**Task to complete**: Leave every picture out, and write out the remaining entries exactly.

[Electronic design automation data]
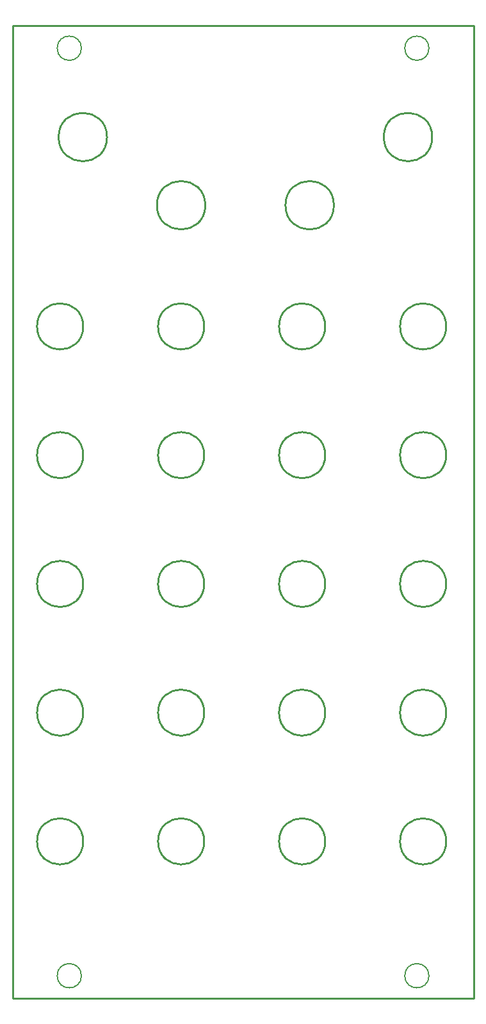
<source format=gm1>
G04 Layer_Color=16711935*
%FSLAX25Y25*%
%MOIN*%
G70*
G01*
G75*
%ADD11C,0.01000*%
%ADD12C,0.00500*%
D11*
X-190829Y-67618D02*
G03*
X-190829Y-67618I-12598J0D01*
G01*
X-21537D02*
G03*
X-21537Y-67618I-12598J0D01*
G01*
X-139648Y-103051D02*
G03*
X-139648Y-103051I-12598J0D01*
G01*
X-72719D02*
G03*
X-72719Y-103051I-12598J0D01*
G01*
X-203230Y-166043D02*
G03*
X-203230Y-166043I-12008J0D01*
G01*
Y-232972D02*
G03*
X-203230Y-232972I-12008J0D01*
G01*
Y-299902D02*
G03*
X-203230Y-299902I-12008J0D01*
G01*
Y-366831D02*
G03*
X-203230Y-366831I-12008J0D01*
G01*
Y-433760D02*
G03*
X-203230Y-433760I-12008J0D01*
G01*
X-140238Y-166043D02*
G03*
X-140238Y-166043I-12008J0D01*
G01*
Y-232972D02*
G03*
X-140238Y-232972I-12008J0D01*
G01*
Y-299902D02*
G03*
X-140238Y-299902I-12008J0D01*
G01*
Y-366831D02*
G03*
X-140238Y-366831I-12008J0D01*
G01*
Y-433760D02*
G03*
X-140238Y-433760I-12008J0D01*
G01*
X-77246Y-166043D02*
G03*
X-77246Y-166043I-12008J0D01*
G01*
Y-232972D02*
G03*
X-77246Y-232972I-12008J0D01*
G01*
Y-299902D02*
G03*
X-77246Y-299902I-12008J0D01*
G01*
Y-366831D02*
G03*
X-77246Y-366831I-12008J0D01*
G01*
Y-433760D02*
G03*
X-77246Y-433760I-12008J0D01*
G01*
X-14254Y-166043D02*
G03*
X-14254Y-166043I-12008J0D01*
G01*
Y-232972D02*
G03*
X-14254Y-232972I-12008J0D01*
G01*
Y-299902D02*
G03*
X-14254Y-299902I-12008J0D01*
G01*
Y-366831D02*
G03*
X-14254Y-366831I-12008J0D01*
G01*
Y-433760D02*
G03*
X-14254Y-433760I-12008J0D01*
G01*
X-240000Y-515512D02*
Y-9606D01*
X0Y-515512D02*
Y-9606D01*
X-240000D02*
X0D01*
X-240000Y-515512D02*
X0D01*
D12*
X-204169Y-503583D02*
G03*
X-204169Y-503583I-6299J0D01*
G01*
X-23228D02*
G03*
X-23228Y-503583I-6299J0D01*
G01*
X-204173Y-21417D02*
G03*
X-204173Y-21417I-6299J0D01*
G01*
X-23228D02*
G03*
X-23228Y-21417I-6299J0D01*
G01*
M02*

</source>
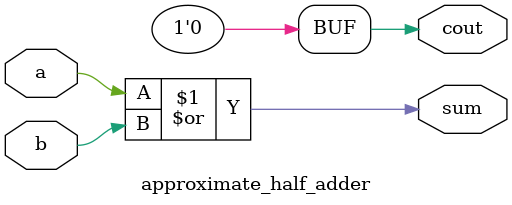
<source format=v>
`timescale 1ns / 1ps
module approximate_half_adder(
    input  a,
    input  b,
    output  sum,
    output  cout
    );

assign sum = a | b ;
assign cout = 0 ; 

endmodule

</source>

**Response area**:
<source format=gm1>
G04 Layer_Color=16711935*
%FSLAX25Y25*%
%MOIN*%
G70*
G01*
G75*
%ADD11C,0.01000*%
%ADD12C,0.00500*%
D11*
X-190829Y-67618D02*
G03*
X-190829Y-67618I-12598J0D01*
G01*
X-21537D02*
G03*
X-21537Y-67618I-12598J0D01*
G01*
X-139648Y-103051D02*
G03*
X-139648Y-103051I-12598J0D01*
G01*
X-72719D02*
G03*
X-72719Y-103051I-12598J0D01*
G01*
X-203230Y-166043D02*
G03*
X-203230Y-166043I-12008J0D01*
G01*
Y-232972D02*
G03*
X-203230Y-232972I-12008J0D01*
G01*
Y-299902D02*
G03*
X-203230Y-299902I-12008J0D01*
G01*
Y-366831D02*
G03*
X-203230Y-366831I-12008J0D01*
G01*
Y-433760D02*
G03*
X-203230Y-433760I-12008J0D01*
G01*
X-140238Y-166043D02*
G03*
X-140238Y-166043I-12008J0D01*
G01*
Y-232972D02*
G03*
X-140238Y-232972I-12008J0D01*
G01*
Y-299902D02*
G03*
X-140238Y-299902I-12008J0D01*
G01*
Y-366831D02*
G03*
X-140238Y-366831I-12008J0D01*
G01*
Y-433760D02*
G03*
X-140238Y-433760I-12008J0D01*
G01*
X-77246Y-166043D02*
G03*
X-77246Y-166043I-12008J0D01*
G01*
Y-232972D02*
G03*
X-77246Y-232972I-12008J0D01*
G01*
Y-299902D02*
G03*
X-77246Y-299902I-12008J0D01*
G01*
Y-366831D02*
G03*
X-77246Y-366831I-12008J0D01*
G01*
Y-433760D02*
G03*
X-77246Y-433760I-12008J0D01*
G01*
X-14254Y-166043D02*
G03*
X-14254Y-166043I-12008J0D01*
G01*
Y-232972D02*
G03*
X-14254Y-232972I-12008J0D01*
G01*
Y-299902D02*
G03*
X-14254Y-299902I-12008J0D01*
G01*
Y-366831D02*
G03*
X-14254Y-366831I-12008J0D01*
G01*
Y-433760D02*
G03*
X-14254Y-433760I-12008J0D01*
G01*
X-240000Y-515512D02*
Y-9606D01*
X0Y-515512D02*
Y-9606D01*
X-240000D02*
X0D01*
X-240000Y-515512D02*
X0D01*
D12*
X-204169Y-503583D02*
G03*
X-204169Y-503583I-6299J0D01*
G01*
X-23228D02*
G03*
X-23228Y-503583I-6299J0D01*
G01*
X-204173Y-21417D02*
G03*
X-204173Y-21417I-6299J0D01*
G01*
X-23228D02*
G03*
X-23228Y-21417I-6299J0D01*
G01*
M02*

</source>
<source format=v>
`timescale 1ns / 1ps
module approximate_half_adder(
    input  a,
    input  b,
    output  sum,
    output  cout
    );

assign sum = a | b ;
assign cout = 0 ; 

endmodule

</source>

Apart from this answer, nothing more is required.